On ne protège bien que ce que l’on connaît. Cette richesse cachée aux creux des arbres invite à la curiosité. Il faut tendre l’oreille, ouvrir grand les yeux, rester immobile, à l’affût, parfois de longues minutes, pour avoir le privilège de partager une tranche de vie de ces créatures.

Zoom sur une association à trois

Il existe une variété de plantes non chlorophylliennes qui ont besoin de plantes hôtes pour trouver les substances organiques qui leur sont nécessaires. Pour cela, elles se connectent au phloème de leur hôte, à travers lequel circule la sève élaborée qui les intéresse.

Ainsi, le monotone suce-pin (Monotropia Hypopitys utilise un champignon pour accéder aux ressources de l’épicéa.

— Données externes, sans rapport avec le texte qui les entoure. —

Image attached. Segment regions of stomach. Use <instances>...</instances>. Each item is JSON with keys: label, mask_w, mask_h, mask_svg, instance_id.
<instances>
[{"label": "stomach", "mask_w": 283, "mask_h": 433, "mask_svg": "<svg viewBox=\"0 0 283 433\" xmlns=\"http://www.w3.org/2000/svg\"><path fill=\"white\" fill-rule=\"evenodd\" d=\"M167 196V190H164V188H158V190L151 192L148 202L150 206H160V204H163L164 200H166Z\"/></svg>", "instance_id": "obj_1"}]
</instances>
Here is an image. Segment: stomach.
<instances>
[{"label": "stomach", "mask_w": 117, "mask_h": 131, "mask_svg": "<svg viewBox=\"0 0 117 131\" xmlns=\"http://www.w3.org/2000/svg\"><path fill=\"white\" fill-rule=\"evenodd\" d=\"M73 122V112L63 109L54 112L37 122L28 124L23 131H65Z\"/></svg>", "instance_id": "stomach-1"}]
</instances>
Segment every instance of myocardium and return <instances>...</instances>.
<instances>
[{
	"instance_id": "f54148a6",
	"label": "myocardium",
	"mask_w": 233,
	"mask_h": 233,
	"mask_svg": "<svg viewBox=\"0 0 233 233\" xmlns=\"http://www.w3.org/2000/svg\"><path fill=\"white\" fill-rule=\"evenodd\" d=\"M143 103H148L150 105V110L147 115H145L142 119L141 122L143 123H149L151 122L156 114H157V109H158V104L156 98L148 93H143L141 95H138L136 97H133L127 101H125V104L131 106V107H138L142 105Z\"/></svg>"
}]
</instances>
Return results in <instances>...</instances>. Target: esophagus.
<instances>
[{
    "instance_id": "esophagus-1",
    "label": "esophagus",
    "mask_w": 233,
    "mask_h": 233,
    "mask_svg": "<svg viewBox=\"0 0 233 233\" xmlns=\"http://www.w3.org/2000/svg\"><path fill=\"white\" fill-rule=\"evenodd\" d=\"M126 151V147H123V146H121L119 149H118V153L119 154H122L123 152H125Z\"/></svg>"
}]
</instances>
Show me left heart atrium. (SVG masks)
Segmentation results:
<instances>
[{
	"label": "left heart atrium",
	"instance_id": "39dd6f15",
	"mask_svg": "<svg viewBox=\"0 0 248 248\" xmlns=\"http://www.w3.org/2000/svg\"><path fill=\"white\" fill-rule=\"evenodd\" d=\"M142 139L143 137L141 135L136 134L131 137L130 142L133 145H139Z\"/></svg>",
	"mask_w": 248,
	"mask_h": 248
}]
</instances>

C’est une association à trois qui se met en place.

On dénombre également plusieurs variétés d’orchidées sans chlorophylle comme la néothie nid d’oiseau (Neottia nidusavis) et l’épipogon sans feuilles (Epipogium aphyllum) se branchent elles aussi sur le phloème de leur hôte, également par l’intermédiaire d’un champignon mycorhizien.

Photo © Franck Le Driant / FloreAlpes.com / pulsatille.com

Glossaire :

 mycorhize : résultat de l’association symbiotique entre des champignons et les racines des plantes.

 seau mycélien : formé de mycélium, filaments souterrains de champignons.

 phloème : tissu conducteur de la sève élaborée. (À l’inverse, le tissu conducteur de la sève brute est le xylème).

 

 

Sources : Les arbres et leurs hôtes. Margot et Roland Spohn. Ed. Delachaux et Niestlé.